Fig. 4. Structural variants (SV) and retrotransposition events (TE).

a Frequency of SV events and TE insertions for each sample. b–d Circos plots for SV events for three tumors; involved driver genes are noted. e The distribution of mean cancer cell fraction (CCF) of SVs across tumors. Alu elements originally characterized by the action of the Arthrobacter luteus (Alu) restriction endonuclease, ERVK mouse endogenous retrovirus K, L1 Long interspersed element-1.

Fig. 5. Intratumor heterogeneity (ITH) of methylation profiles.
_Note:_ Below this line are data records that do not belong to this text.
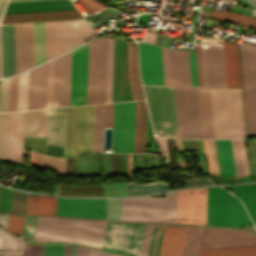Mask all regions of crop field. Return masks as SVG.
I'll return each instance as SVG.
<instances>
[{
	"label": "crop field",
	"instance_id": "crop-field-65",
	"mask_svg": "<svg viewBox=\"0 0 256 256\" xmlns=\"http://www.w3.org/2000/svg\"><path fill=\"white\" fill-rule=\"evenodd\" d=\"M199 86H203L200 44L196 45Z\"/></svg>",
	"mask_w": 256,
	"mask_h": 256
},
{
	"label": "crop field",
	"instance_id": "crop-field-54",
	"mask_svg": "<svg viewBox=\"0 0 256 256\" xmlns=\"http://www.w3.org/2000/svg\"><path fill=\"white\" fill-rule=\"evenodd\" d=\"M9 78L2 80L0 112L8 111Z\"/></svg>",
	"mask_w": 256,
	"mask_h": 256
},
{
	"label": "crop field",
	"instance_id": "crop-field-67",
	"mask_svg": "<svg viewBox=\"0 0 256 256\" xmlns=\"http://www.w3.org/2000/svg\"><path fill=\"white\" fill-rule=\"evenodd\" d=\"M77 256H88V248L77 245Z\"/></svg>",
	"mask_w": 256,
	"mask_h": 256
},
{
	"label": "crop field",
	"instance_id": "crop-field-13",
	"mask_svg": "<svg viewBox=\"0 0 256 256\" xmlns=\"http://www.w3.org/2000/svg\"><path fill=\"white\" fill-rule=\"evenodd\" d=\"M207 188L177 191L176 223L206 225Z\"/></svg>",
	"mask_w": 256,
	"mask_h": 256
},
{
	"label": "crop field",
	"instance_id": "crop-field-49",
	"mask_svg": "<svg viewBox=\"0 0 256 256\" xmlns=\"http://www.w3.org/2000/svg\"><path fill=\"white\" fill-rule=\"evenodd\" d=\"M164 85H172L169 49L161 47Z\"/></svg>",
	"mask_w": 256,
	"mask_h": 256
},
{
	"label": "crop field",
	"instance_id": "crop-field-2",
	"mask_svg": "<svg viewBox=\"0 0 256 256\" xmlns=\"http://www.w3.org/2000/svg\"><path fill=\"white\" fill-rule=\"evenodd\" d=\"M176 191L166 198L108 199L107 219L175 223Z\"/></svg>",
	"mask_w": 256,
	"mask_h": 256
},
{
	"label": "crop field",
	"instance_id": "crop-field-74",
	"mask_svg": "<svg viewBox=\"0 0 256 256\" xmlns=\"http://www.w3.org/2000/svg\"><path fill=\"white\" fill-rule=\"evenodd\" d=\"M7 0H0V19L4 10V7L6 5Z\"/></svg>",
	"mask_w": 256,
	"mask_h": 256
},
{
	"label": "crop field",
	"instance_id": "crop-field-23",
	"mask_svg": "<svg viewBox=\"0 0 256 256\" xmlns=\"http://www.w3.org/2000/svg\"><path fill=\"white\" fill-rule=\"evenodd\" d=\"M2 77L15 74L14 25H1Z\"/></svg>",
	"mask_w": 256,
	"mask_h": 256
},
{
	"label": "crop field",
	"instance_id": "crop-field-50",
	"mask_svg": "<svg viewBox=\"0 0 256 256\" xmlns=\"http://www.w3.org/2000/svg\"><path fill=\"white\" fill-rule=\"evenodd\" d=\"M72 107L66 108L64 156H70Z\"/></svg>",
	"mask_w": 256,
	"mask_h": 256
},
{
	"label": "crop field",
	"instance_id": "crop-field-9",
	"mask_svg": "<svg viewBox=\"0 0 256 256\" xmlns=\"http://www.w3.org/2000/svg\"><path fill=\"white\" fill-rule=\"evenodd\" d=\"M107 38L89 42L87 104L104 102Z\"/></svg>",
	"mask_w": 256,
	"mask_h": 256
},
{
	"label": "crop field",
	"instance_id": "crop-field-4",
	"mask_svg": "<svg viewBox=\"0 0 256 256\" xmlns=\"http://www.w3.org/2000/svg\"><path fill=\"white\" fill-rule=\"evenodd\" d=\"M195 256H256V235L201 228Z\"/></svg>",
	"mask_w": 256,
	"mask_h": 256
},
{
	"label": "crop field",
	"instance_id": "crop-field-30",
	"mask_svg": "<svg viewBox=\"0 0 256 256\" xmlns=\"http://www.w3.org/2000/svg\"><path fill=\"white\" fill-rule=\"evenodd\" d=\"M147 108L145 101L136 102L134 152L145 153Z\"/></svg>",
	"mask_w": 256,
	"mask_h": 256
},
{
	"label": "crop field",
	"instance_id": "crop-field-40",
	"mask_svg": "<svg viewBox=\"0 0 256 256\" xmlns=\"http://www.w3.org/2000/svg\"><path fill=\"white\" fill-rule=\"evenodd\" d=\"M39 168L52 170L58 174H65V158L47 156L40 153Z\"/></svg>",
	"mask_w": 256,
	"mask_h": 256
},
{
	"label": "crop field",
	"instance_id": "crop-field-29",
	"mask_svg": "<svg viewBox=\"0 0 256 256\" xmlns=\"http://www.w3.org/2000/svg\"><path fill=\"white\" fill-rule=\"evenodd\" d=\"M65 108L49 109L47 144L63 147Z\"/></svg>",
	"mask_w": 256,
	"mask_h": 256
},
{
	"label": "crop field",
	"instance_id": "crop-field-17",
	"mask_svg": "<svg viewBox=\"0 0 256 256\" xmlns=\"http://www.w3.org/2000/svg\"><path fill=\"white\" fill-rule=\"evenodd\" d=\"M139 55L143 84L163 85L160 47L139 42Z\"/></svg>",
	"mask_w": 256,
	"mask_h": 256
},
{
	"label": "crop field",
	"instance_id": "crop-field-25",
	"mask_svg": "<svg viewBox=\"0 0 256 256\" xmlns=\"http://www.w3.org/2000/svg\"><path fill=\"white\" fill-rule=\"evenodd\" d=\"M96 35L97 31L82 18L66 21L67 51Z\"/></svg>",
	"mask_w": 256,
a Scatter plots of pairwise distance between methylation and single nucleotide variant clusters. LOESS (Locally Weighted Scatterplot Smoothing) fitted curve is shown in red line with 95% confident interval in gray shaded area. Spearman’s rank correlation rho is shown on the bottom right. For the two-sided test of rho = 0, the test statistic S is 719790 based on the algorithm AS 89. The exact P value is 8.66 × 10⁻¹⁵. b Methylation ITH on genomic regions for each sample and tumor subtype. c Unsupervised hierarchical clustering of methylation profiles measured by the methylation level as beta value for the top 1% most variable methylation probes. Sample IDs are followed by the purity estimated by SCNAs or SNV VAF in parentheses. The background colors of the sample IDs represent different histological subtypes and tumor or normal tissue samples.